- [Auszug zum Lesen]
%%

Angaben von Volkswagen machten am Dienstag zudem deutlich, dass sich die Diesel-Affäre weit über die USA hinaus ausweiten dürfte. Insgesamt seien rund elf Millionen Fahrzeuge des Volkswagen-Konzerns mit einem Motorentyp ausgestattet, bei dem "eine auffällige Abweichung zwischen Prüfstandswerten und realem Fahrbetrieb festgestellt" worden sei, teilte das Unternehmen mit. Zuvor war nur bekannt gewesen, dass amerikanische Behörden Volkswagen beschuldigen, in rund 482.000 Autos eine unzulässige Software eingesetzt zu haben.
Nach Volkswagens Gewinnwarnung und den Angaben über die betroffenen Fahrzeuge brach der Kurs der Konzernaktie am Dienstag abermals ein. Der Preis der Papiere lag am frühen Nachmittag 18,7 Prozent im Minus, nachdem sich die Aktien schon am Vortag um 19,3 Prozent verbilligt hatten. Die Krise bei Volkswagen hat damit auch mit Blick auf die Geschichte des Aktienindex Dax historische Ausmaße: Innerhalb von zwei Tagen verlor Volkswagen etwa 26 Milliarden Euro an Börsenwert. Am Dienstag betrug die Marktkapitalisierung des Autoherstellers zunächst nur noch rund 61,5 Milliarden Euro.
Volkswagen hatte die von amerikanischen Behörden aufgedeckten Tricks schon am Sonntag grundsätzlich zugegeben. Eine Software in Diesel-Fahrzeugen des Volkswagen-Konzerns aktiviert demnach nur in Testsituationen bestimmte Vorrichtungen zur Senkung des Stickoxidausstoßes. Im normalen Verkehr stoßen die betroffenen Autos nach den Behördenangaben bis zu 40-mal so hohe Mengen des Gases aus wie in den USA erlaubt. Volkswagen-Chef Martin Winterkorn entschuldigte sich dafür und versprach eine umfassende Aufklärung - auch durch externe Prüfer.

%%

- [Inhalt des Materials]
%%

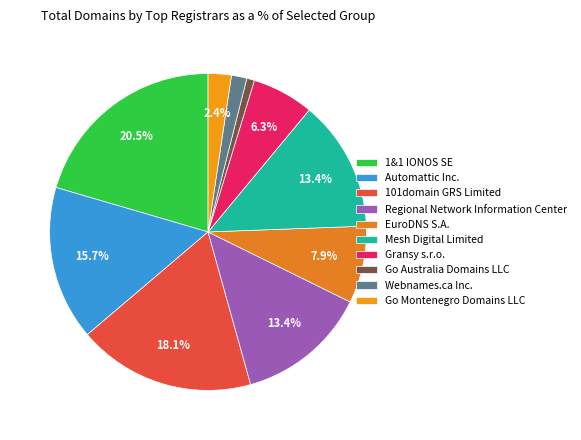

Is the sum of Mesh Digital Limited and 101domain GRS Limited greater than half?

No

%%

- [Deine Aufgabe] Schreib den Text zur Diesel-Affäre bei Volkswagen nach seinem letzten Satz weiter.

- [Ergebnis der Übung]
Am Dienstag sagte Volkswagen zu, "mit Hochdruck" daran zu arbeiten, die Abweichungen zwischen den Motorwerten in Testsituationen und denen unter Realbedingungen "mit technischen Maßnahmen zu beseitigen". Das Unternehmen stehe dazu "derzeit in Kontakt mit den zuständigen Behörden und dem Deutschen Kraftfahrtbundesamt". Die aktuell in der EU angebotenen Neuwagen mit Dieselantrieb nach der Norm EU 6 erfüllten "die gesetzlichen Anforderungen und Umweltnormen", schrieb der Konzern weiter.
Auf EU-Ebene werden sich "sehr bald" Vertreter der Regulierungsbehörden der Europäischen Union mit den nationalen Behörden treffen, um das Vorgehen im Abgasskandal zu diskutieren, sagte eine Sprecherin der EU am Dienstag. "Wir werden in Kontakt mit den (EU-)Mitgliedsstaaten sein, es wird sehr bald ein Treffen geben, um darüber zu diskutieren, was getan werden kann", sagte die Sprecherin bei einer Pressekonferenz. Sie betonte, dass, auch wenn die EU an der Festsetzung von Emissionsgrenzen für Autos beteiligt sei, die nationalen Behörden für die Umsetzung dieser Grenzen und die damit zusammenhängenden Testverfahren verantwortlich seien. In Italien leitete das Verkehrsministerium unterdessen eine Untersuchung in dem Abgasskandal ein und fordert Informationen sowohl von Volkswagen als auch vom Kraftfahrtbundesamt.
Mit der eigenen Pressemitteilung sorgte Volkswagen am Dienstag bei einigen Beobachtern für zusätzliche Verwirrung. In dem Text heißt es: "Die beanstandete Software beeinflusst weder Fahrverhalten, Verbrauch noch Emissionen. Somit besteht für Kunden und Händler Klarheit." Warum Volkswagen die Software bestimmter Fahrzeuge als "beanstandet" bezeichnet, sie aber dennoch als praktisch ohne Einfluss darstellt, blieb zunächst offen. Für Rückfragen war ein Sprecher des Konzerns nicht sofort zu erreichen.
Der Skandal um die Manipulationen hatte schon am Montag Empörung bei Politikern, Branchenexperten, Umweltverbänden und Investoren ausgelöst. Volkswagens Vorgehen sei mehr "einer Hinterhof-Garage würdig", schimpfte der Analyst Arndt Ellinghorst von Evercore ISI. Der prominente Automobilprofessor und Volkswagen-Kritiker Ferdinand Dudenhöffer forderte den Rücktritt von Konzernchef Winterkorn.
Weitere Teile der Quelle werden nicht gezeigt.